THE PROBLEM >>
Search the data for the word "back" and copy every line that contains it.

******************************

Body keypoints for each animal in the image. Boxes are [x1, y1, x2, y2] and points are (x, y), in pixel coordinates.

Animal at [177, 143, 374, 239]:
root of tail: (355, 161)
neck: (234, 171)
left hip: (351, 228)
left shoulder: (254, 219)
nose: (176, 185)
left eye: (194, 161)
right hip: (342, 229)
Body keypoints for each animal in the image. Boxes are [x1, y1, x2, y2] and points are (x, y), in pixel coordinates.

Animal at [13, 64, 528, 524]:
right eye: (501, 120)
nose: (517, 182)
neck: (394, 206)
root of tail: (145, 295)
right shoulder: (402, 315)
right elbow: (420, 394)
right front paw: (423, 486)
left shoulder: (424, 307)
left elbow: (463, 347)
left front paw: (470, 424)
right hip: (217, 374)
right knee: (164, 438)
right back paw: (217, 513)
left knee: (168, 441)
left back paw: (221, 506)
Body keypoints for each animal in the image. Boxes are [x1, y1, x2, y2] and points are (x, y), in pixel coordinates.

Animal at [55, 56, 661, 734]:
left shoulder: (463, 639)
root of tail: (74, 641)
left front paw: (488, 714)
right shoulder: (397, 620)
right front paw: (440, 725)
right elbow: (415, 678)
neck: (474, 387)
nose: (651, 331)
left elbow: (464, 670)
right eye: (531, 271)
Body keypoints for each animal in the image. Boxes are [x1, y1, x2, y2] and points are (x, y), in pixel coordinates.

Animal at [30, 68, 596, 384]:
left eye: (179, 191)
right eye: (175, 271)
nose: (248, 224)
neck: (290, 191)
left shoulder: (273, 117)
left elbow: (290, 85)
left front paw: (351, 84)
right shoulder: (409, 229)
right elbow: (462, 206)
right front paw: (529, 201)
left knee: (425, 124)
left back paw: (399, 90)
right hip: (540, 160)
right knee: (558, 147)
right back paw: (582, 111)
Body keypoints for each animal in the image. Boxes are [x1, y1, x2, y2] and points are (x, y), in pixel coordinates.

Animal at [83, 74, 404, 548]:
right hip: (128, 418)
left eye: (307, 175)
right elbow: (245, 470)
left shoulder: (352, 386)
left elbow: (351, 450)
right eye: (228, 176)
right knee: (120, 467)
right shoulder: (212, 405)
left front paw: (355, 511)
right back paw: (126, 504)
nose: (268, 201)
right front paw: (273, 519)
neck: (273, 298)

******************************

SOLVED EXERCISE >>
right back paw: (217, 513)
left back paw: (221, 506)
left back paw: (399, 90)
right back paw: (582, 111)
right back paw: (126, 504)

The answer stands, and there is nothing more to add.